Após cumprimentar o vice-diretor Liu do Departamento de Segurança, Zhou Anyu retornou sozinho ao depósito. Ao chegar, o diretor e o comissário político estavam conversando juntos. Ao ver Zhou Anyu de volta em segurança, a expressão dos dois relaxou visivelmente.

— Está tudo bem? — perguntou o comissário político.

— Diretor, comissário, fiquem tranquilos, estou bem — respondeu Zhou Anyu.

Ele queria muito contar tudo, mas as regras de confidencialidade o impediam. Se pudesse falar, o Departamento de Segurança Nacional e o Departamento de Segurança não teriam escondido nada dos dois oficiais superiores.

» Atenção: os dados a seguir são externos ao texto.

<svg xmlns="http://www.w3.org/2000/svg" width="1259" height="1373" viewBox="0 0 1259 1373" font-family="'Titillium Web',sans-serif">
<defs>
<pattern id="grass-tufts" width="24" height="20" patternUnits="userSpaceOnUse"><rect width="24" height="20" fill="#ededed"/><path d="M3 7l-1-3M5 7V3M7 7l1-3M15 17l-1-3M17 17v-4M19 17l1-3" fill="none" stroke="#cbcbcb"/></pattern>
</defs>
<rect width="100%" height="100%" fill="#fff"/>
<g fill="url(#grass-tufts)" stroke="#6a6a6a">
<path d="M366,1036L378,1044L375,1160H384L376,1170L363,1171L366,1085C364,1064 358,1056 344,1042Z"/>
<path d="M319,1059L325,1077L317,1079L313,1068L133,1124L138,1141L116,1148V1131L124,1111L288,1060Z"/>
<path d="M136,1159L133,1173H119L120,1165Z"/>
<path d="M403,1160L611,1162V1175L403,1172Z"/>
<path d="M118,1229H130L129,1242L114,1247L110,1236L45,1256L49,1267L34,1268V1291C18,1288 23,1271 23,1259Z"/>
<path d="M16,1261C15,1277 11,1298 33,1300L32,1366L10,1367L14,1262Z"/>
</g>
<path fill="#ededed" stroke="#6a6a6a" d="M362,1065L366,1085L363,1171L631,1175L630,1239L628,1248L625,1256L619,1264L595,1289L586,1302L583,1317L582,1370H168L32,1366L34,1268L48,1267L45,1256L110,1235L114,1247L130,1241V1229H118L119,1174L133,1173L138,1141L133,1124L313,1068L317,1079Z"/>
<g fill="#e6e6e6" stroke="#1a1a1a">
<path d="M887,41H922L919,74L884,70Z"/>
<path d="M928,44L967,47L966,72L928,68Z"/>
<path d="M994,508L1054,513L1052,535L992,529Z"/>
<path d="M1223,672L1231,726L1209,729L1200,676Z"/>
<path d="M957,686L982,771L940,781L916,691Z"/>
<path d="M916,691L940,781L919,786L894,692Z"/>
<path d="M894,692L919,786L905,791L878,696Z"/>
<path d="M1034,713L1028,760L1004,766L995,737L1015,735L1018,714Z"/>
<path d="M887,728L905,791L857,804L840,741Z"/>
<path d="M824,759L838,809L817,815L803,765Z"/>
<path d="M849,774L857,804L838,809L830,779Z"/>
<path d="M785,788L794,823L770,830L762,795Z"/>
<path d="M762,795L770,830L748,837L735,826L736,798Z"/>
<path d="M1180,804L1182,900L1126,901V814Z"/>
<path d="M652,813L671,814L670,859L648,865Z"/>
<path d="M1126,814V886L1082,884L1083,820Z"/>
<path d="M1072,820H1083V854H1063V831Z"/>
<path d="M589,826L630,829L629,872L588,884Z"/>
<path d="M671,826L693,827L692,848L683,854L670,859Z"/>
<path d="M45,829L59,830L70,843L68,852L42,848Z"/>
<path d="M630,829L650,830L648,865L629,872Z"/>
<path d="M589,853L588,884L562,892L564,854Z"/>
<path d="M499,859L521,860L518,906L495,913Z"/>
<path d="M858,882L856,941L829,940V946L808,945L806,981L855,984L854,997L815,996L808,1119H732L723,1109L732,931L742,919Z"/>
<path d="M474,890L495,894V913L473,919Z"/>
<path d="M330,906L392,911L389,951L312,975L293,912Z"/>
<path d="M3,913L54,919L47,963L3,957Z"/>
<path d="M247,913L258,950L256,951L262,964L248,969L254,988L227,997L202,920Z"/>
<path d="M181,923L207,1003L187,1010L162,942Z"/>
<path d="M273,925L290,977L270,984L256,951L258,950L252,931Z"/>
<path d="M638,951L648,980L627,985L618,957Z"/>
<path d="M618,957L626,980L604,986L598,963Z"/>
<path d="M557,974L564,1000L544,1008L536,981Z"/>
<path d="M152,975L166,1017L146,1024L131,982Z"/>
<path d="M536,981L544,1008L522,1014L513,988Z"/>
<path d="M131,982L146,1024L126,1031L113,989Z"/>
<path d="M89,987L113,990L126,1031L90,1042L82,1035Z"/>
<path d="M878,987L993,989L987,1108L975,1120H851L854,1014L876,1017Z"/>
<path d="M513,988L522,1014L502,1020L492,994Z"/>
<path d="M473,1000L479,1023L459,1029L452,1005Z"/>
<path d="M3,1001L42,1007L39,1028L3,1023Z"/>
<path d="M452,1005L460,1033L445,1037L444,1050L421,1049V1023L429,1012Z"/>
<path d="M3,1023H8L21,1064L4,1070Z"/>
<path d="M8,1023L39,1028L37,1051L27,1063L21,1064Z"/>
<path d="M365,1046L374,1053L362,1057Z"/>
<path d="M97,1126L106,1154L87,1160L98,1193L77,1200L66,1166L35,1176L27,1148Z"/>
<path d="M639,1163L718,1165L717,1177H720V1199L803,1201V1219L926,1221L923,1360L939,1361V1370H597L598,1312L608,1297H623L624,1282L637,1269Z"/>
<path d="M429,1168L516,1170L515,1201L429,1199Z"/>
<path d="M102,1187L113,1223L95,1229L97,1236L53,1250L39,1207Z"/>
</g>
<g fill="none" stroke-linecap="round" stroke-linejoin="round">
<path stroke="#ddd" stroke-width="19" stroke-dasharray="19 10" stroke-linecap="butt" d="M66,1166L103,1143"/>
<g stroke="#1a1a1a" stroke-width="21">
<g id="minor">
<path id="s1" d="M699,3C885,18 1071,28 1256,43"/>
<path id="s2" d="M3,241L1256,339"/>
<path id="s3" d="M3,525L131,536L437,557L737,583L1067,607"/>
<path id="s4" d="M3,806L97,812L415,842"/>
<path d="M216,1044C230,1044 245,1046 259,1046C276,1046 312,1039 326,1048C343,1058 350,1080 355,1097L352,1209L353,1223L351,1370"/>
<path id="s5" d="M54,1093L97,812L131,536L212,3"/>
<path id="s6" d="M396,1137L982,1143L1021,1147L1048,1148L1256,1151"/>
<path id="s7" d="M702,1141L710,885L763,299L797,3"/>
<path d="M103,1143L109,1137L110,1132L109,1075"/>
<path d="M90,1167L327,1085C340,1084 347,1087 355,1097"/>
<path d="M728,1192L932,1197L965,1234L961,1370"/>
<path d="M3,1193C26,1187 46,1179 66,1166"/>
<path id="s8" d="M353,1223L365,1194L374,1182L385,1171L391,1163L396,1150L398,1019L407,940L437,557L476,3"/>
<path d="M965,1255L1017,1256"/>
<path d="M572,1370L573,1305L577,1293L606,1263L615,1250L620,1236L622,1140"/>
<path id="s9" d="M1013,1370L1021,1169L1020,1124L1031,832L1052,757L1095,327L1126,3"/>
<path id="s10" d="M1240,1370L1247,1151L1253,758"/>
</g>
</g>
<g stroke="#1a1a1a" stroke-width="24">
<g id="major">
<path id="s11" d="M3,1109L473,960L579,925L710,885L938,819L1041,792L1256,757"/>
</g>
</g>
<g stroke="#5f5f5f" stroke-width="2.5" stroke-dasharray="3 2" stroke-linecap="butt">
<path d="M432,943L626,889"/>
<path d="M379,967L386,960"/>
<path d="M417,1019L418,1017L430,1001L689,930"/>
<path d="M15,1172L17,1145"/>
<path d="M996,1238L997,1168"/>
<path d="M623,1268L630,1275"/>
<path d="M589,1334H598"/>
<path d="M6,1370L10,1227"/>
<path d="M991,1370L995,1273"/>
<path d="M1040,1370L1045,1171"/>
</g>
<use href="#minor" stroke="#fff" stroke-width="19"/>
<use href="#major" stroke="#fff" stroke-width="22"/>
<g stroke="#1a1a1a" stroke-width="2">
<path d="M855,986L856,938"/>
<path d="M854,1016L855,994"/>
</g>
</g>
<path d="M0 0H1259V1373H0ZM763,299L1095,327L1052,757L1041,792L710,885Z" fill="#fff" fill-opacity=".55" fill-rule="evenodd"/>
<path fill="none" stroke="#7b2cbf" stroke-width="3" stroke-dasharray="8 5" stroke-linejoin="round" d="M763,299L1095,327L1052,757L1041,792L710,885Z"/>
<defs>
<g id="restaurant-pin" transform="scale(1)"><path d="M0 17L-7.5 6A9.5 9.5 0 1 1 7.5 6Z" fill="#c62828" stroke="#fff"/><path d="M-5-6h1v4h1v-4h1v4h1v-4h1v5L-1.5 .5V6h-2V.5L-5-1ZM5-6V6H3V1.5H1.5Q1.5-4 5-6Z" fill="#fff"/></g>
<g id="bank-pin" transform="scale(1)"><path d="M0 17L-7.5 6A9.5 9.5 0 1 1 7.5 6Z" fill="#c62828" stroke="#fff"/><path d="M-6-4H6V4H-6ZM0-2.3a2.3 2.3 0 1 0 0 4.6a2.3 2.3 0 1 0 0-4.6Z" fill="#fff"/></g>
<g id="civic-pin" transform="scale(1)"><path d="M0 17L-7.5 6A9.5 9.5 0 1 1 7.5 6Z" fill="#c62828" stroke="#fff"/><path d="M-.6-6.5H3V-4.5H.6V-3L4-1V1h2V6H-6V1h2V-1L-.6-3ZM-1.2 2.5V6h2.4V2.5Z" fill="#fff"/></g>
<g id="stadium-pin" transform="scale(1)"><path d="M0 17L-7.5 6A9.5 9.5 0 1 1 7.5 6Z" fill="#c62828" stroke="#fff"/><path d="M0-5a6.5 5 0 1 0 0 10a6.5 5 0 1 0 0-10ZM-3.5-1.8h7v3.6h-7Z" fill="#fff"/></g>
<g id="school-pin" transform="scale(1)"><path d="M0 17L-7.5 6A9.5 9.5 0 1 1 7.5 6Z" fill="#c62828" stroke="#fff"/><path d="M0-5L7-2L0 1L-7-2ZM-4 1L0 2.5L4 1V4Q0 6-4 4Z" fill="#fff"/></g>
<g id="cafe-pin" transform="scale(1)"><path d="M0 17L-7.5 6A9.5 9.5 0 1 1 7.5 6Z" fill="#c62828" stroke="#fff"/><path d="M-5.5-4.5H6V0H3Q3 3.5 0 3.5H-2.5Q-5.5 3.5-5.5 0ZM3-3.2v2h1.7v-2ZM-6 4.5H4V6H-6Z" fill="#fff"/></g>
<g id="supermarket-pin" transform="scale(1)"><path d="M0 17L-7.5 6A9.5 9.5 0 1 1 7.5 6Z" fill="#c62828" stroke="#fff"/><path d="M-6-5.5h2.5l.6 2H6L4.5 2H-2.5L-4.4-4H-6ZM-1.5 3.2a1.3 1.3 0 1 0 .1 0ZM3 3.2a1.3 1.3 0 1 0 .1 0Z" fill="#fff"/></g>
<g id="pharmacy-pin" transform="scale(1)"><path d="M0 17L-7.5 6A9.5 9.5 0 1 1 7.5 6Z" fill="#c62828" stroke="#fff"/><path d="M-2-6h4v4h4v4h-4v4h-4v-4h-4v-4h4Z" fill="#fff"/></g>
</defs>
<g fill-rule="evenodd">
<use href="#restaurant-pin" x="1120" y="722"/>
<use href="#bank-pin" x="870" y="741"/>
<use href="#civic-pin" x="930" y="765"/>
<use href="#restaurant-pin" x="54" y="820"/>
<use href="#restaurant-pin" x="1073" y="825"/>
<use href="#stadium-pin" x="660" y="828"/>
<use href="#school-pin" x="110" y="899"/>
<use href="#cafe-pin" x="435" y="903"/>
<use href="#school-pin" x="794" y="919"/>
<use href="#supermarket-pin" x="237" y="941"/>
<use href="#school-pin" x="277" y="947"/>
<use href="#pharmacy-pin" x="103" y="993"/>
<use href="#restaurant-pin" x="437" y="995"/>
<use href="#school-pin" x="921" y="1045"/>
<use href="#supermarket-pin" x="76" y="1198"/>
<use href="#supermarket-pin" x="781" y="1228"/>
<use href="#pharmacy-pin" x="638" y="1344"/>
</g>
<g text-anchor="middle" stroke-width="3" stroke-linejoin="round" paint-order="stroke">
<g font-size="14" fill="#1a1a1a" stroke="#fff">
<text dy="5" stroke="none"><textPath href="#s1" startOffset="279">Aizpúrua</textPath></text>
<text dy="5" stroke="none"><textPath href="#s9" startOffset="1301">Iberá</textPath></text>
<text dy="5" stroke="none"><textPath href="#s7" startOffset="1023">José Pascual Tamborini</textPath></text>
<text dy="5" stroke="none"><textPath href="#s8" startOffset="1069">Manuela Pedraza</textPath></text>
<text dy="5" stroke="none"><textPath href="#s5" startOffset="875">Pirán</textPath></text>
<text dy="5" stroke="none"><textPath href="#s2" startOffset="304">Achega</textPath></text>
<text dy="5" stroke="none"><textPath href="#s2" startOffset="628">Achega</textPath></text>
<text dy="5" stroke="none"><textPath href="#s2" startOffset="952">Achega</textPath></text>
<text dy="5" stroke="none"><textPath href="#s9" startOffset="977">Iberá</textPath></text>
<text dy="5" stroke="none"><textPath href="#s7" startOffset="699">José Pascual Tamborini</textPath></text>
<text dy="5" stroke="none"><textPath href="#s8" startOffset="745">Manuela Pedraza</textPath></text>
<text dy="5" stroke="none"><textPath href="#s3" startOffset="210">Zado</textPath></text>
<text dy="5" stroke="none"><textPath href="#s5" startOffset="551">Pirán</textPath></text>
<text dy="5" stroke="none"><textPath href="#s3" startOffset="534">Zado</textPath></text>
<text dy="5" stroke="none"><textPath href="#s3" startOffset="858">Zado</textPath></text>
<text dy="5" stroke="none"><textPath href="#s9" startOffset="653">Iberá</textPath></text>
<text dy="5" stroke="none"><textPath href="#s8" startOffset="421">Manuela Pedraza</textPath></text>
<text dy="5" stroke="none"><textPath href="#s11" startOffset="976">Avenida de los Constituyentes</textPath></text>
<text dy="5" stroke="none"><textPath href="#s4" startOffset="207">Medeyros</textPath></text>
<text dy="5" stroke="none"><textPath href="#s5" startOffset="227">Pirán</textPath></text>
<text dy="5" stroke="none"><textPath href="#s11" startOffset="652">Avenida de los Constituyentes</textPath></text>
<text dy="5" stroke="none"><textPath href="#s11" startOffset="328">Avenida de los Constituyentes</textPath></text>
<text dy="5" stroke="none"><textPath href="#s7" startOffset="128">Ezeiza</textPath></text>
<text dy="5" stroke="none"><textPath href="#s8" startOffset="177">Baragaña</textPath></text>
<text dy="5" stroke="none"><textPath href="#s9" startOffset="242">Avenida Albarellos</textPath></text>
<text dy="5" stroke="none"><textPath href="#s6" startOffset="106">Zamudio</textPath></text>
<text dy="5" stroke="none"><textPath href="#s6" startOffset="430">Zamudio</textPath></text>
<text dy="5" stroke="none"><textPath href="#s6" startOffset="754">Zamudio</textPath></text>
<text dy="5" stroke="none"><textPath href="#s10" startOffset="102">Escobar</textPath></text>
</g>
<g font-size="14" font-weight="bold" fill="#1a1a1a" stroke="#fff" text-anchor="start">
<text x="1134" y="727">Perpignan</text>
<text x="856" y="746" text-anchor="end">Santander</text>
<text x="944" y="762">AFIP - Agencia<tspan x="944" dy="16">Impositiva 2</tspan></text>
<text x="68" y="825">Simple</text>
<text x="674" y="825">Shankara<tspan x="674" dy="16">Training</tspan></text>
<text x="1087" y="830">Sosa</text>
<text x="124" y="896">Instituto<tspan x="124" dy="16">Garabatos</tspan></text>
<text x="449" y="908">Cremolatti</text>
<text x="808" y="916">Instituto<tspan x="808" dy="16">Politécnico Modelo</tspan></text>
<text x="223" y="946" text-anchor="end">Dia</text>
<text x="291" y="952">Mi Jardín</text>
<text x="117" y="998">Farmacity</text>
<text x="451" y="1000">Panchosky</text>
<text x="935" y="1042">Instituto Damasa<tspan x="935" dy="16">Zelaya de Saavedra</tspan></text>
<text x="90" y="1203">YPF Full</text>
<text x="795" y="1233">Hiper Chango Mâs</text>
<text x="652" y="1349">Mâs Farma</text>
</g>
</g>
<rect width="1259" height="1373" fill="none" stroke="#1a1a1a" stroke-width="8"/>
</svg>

— Bom, que esteja tudo bem. Vá descansar e se prepare, amanhã vamos ao Departamento de Organização do Comitê Provincial de Handong — disse o comissário político, acenando com a cabeça, sem continuar perguntando sobre a razão da busca do Departamento de Segurança.

Sendo veteranos, o diretor e o comissário sabiam que aquele assunto não era para eles.

— Certo, vou me preparar agora mesmo — respondeu Zhou Anyu animado. Ir ao Departamento de Organização do Comitê Provincial de Handong significava encontrar o amigo ministro do comissário político, uma oportunidade para fazer contatos importantes.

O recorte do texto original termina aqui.